The association between 713-8delC of the TGF-β1 gene and osteoporosis has been demonstrated in different populations (Langdahl et al, 1997; Yamada et al, 1998; Bertoldo et al, 2000). Moreover, other studies have demonstrated that a novel polymorphism in the collagen type Iα1 (COLIA1) gene is over-represented in osteoporotic patients, and is associated with reduced bone density (Grant et al, 1996) and high risk of fractures (Langdahl et al, 1998; Uitterlinden et al, 1998). Recently, it has been shown (Wonke, 1998, Wonke et al, 1998) that male thalassaemia patients who are heterozygous or homozygous at the polymorphic Sp1 site have a lower BMD than females and had no improvement in spinal osteoporosis in response to treatment with bisphosphonates. In both male and female patients, we found a consistent association between Sp1 polymorphism and differences in bone density at the spine, with evidence of gene-dose effects. Furthermore, BMD values were higher in women than men in each genotype. Therefore, we suggest that this polymorphism may represent a genetic ‘background’ influencing the development of secondary osteoporosis in thalassaemia major, as demonstrated in other secondary osteoporosis conditions such as in diabetes mellitus (Hampson et al, 1998), and potentially increasing per se the high risk of vertebral fractures documented in thalassaemia major.
The association between the gene polymorphisms and bone mass in thalassaemia major needs to be considered, bearing in mind that the disease is a well-documented type of secondary osteoporosis with multiple negative influences, also exogenous, on bone metabolism that could appear to be as a result of the effect of the polymorphisms. In fact, many factors in thalassaemia major can lead to an unbalanced bone remodelling and increased bone resorption. These factors include hormonal deficiency, bone marrow expansion, iron overload and desferrioxamine toxicity (Vichinsky, 1998). In our study, the impact of antrophometric and haematological factors on lumbar bone mass values was negligible when tested in a multiple regression analysis model. Only blood and DFX cumulative amounts reached a relationship with bone mass near to the statistical significance (P = 0·078 and P = 0·071 respectively).
The molecular mechanism underlying the association between both polymorphisms and the BMD remain to be defined.
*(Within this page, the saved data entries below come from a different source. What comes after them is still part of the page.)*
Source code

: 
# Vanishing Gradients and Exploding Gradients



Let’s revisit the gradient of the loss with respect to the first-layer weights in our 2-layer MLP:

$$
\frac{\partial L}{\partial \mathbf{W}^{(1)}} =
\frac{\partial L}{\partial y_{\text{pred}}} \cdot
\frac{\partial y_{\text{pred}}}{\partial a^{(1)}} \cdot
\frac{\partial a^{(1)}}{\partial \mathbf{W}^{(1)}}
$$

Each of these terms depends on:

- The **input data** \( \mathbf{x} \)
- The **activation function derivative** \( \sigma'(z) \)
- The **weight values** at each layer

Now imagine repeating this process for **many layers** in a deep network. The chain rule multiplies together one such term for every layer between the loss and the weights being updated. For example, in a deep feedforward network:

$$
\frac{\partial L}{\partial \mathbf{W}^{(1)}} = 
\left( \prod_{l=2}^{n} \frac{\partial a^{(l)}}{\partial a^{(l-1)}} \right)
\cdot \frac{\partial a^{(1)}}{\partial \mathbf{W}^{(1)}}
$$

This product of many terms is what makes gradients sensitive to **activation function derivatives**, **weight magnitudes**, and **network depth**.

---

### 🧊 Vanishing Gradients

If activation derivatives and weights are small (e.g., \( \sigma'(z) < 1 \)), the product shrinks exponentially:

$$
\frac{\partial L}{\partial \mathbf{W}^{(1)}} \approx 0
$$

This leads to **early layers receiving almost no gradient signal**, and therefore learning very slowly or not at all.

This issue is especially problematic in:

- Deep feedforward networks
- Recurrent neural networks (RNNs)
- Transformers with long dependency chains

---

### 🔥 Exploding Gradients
A possible explanation of the different association pattern between the two polymorphisms and BMD could be that the TGF-β1 polymorphism appears to influence bone mass by mainly increasing bone turnover (Langdahl et al, 1997; Bertoldo et al, 2000). Bone turnover is also dramatically affected by thalassaemia and its treatment per se, and this may represent the cause of the lack of a strong association with bone mass in thalassaemic patients. On the contrary, COLIA1 polymorphism can affect bone mass by influencing other aspects of bone metabolism, i.e. collagen structure. It therefore appears as an independent risk factor for genetic susceptibility to osteoporosis.
This study provides strong evidence of an association between the Sp1 polymorphism of the COLIA1 gene and vertebral osteoporosis in a sample of Italian β-thalassaemia major patients, with men more severely affected. Our results raise the possibility that genotyping at the Sp1 site could be of clinical value in identifying the thalassaemic patients at risk of osteoporosis and fractures.